*THE PROBLEM*
Look below for the line that has "left knee: (579, 764)". Set down the lines from there through the line that has "left hip: (580, 726)", exactly as written.

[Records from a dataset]
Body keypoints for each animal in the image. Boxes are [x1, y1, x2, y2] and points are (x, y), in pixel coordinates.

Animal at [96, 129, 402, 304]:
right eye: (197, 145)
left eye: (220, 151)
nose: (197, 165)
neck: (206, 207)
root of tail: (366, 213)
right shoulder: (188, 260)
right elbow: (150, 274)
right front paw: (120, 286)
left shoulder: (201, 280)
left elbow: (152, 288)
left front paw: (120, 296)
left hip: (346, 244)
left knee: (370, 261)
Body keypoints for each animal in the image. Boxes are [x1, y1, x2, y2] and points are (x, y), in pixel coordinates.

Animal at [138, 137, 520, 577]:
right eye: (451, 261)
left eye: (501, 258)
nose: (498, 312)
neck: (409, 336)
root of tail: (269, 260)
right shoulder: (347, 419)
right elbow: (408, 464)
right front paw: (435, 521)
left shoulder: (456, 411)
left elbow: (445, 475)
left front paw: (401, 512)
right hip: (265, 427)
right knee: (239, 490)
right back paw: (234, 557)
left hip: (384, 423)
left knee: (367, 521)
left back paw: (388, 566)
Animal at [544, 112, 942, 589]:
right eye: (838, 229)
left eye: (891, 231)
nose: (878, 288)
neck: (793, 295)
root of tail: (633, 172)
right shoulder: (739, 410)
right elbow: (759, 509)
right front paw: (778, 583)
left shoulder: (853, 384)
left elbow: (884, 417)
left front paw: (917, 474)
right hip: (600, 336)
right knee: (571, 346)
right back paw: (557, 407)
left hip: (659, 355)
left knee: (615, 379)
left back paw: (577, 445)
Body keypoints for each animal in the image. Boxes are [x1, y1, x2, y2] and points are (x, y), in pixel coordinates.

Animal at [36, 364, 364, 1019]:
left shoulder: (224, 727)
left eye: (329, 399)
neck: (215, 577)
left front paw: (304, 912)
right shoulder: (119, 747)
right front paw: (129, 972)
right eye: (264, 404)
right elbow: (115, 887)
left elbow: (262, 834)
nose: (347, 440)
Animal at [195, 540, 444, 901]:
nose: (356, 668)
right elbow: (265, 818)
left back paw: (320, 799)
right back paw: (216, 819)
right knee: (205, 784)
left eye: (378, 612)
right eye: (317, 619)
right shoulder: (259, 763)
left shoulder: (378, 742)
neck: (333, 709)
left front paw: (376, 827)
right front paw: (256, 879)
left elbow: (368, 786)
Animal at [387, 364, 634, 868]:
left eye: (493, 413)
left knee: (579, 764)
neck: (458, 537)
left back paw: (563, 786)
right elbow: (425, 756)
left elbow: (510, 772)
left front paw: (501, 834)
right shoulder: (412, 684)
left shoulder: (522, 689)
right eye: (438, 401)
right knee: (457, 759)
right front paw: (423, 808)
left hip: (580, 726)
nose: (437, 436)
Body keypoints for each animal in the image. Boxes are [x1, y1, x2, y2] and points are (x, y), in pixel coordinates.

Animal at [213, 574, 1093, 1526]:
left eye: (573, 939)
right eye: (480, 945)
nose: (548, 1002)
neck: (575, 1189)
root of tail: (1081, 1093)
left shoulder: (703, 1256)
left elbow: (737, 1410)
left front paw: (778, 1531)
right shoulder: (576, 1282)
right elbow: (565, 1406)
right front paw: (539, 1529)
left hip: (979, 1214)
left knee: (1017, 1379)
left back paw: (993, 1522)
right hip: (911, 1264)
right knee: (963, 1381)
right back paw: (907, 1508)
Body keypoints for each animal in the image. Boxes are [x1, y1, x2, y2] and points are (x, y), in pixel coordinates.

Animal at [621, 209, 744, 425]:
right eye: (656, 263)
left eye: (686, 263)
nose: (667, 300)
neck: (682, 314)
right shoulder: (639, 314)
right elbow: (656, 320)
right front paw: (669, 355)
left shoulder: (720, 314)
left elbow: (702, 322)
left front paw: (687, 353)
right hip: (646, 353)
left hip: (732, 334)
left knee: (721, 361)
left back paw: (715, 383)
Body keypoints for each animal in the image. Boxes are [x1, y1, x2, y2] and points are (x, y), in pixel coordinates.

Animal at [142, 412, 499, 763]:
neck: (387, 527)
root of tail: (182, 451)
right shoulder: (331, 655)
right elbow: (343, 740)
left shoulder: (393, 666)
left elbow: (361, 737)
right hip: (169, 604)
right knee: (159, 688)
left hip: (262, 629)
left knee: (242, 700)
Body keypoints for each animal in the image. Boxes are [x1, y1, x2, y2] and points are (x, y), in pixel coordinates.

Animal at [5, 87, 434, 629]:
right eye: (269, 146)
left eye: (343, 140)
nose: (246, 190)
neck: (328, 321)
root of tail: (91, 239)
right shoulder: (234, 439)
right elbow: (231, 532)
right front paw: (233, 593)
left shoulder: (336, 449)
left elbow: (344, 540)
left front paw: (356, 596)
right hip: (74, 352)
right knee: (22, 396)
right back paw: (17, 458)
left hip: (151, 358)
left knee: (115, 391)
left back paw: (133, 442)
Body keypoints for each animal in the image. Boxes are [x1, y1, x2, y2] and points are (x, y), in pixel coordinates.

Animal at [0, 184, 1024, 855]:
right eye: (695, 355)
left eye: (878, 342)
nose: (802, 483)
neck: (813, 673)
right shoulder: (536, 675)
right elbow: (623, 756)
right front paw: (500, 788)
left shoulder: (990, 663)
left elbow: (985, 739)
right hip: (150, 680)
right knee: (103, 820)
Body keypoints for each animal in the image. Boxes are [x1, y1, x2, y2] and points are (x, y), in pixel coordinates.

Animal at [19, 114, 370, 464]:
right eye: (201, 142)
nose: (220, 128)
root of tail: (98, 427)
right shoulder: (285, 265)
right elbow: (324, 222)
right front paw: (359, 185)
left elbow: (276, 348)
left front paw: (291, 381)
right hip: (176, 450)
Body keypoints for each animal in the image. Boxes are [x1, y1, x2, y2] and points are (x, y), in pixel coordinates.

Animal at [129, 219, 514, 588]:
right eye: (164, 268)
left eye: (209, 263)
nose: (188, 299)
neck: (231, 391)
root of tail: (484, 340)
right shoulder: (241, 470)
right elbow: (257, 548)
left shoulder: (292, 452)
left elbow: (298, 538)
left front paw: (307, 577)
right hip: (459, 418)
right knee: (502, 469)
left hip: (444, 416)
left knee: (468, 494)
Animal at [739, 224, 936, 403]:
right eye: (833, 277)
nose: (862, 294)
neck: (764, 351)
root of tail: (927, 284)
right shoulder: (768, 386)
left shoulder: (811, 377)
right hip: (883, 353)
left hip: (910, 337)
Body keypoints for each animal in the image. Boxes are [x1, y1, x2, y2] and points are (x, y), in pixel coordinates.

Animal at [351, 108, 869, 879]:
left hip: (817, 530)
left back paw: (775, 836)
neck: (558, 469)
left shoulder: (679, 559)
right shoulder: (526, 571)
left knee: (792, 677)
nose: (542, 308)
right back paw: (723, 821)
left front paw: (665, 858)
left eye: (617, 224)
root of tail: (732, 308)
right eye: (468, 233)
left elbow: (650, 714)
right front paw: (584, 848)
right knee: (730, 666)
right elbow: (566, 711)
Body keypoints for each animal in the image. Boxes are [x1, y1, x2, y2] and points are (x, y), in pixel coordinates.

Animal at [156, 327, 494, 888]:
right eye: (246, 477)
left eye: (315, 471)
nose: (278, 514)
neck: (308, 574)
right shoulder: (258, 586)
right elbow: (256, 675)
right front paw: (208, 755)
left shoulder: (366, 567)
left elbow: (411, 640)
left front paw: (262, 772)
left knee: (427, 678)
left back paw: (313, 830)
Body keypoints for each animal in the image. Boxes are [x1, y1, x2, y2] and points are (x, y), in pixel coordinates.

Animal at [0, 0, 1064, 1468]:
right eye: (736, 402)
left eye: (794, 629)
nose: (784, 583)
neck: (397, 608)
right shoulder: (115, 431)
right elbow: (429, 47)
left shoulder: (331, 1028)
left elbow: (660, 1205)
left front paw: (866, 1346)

*ANSWER TO THE PROBLEM*
left knee: (579, 764)
neck: (458, 537)
left back paw: (563, 786)
right elbow: (425, 756)
left elbow: (510, 772)
left front paw: (501, 834)
right shoulder: (412, 684)
left shoulder: (522, 689)
right eye: (438, 401)
right knee: (457, 759)
right front paw: (423, 808)
left hip: (580, 726)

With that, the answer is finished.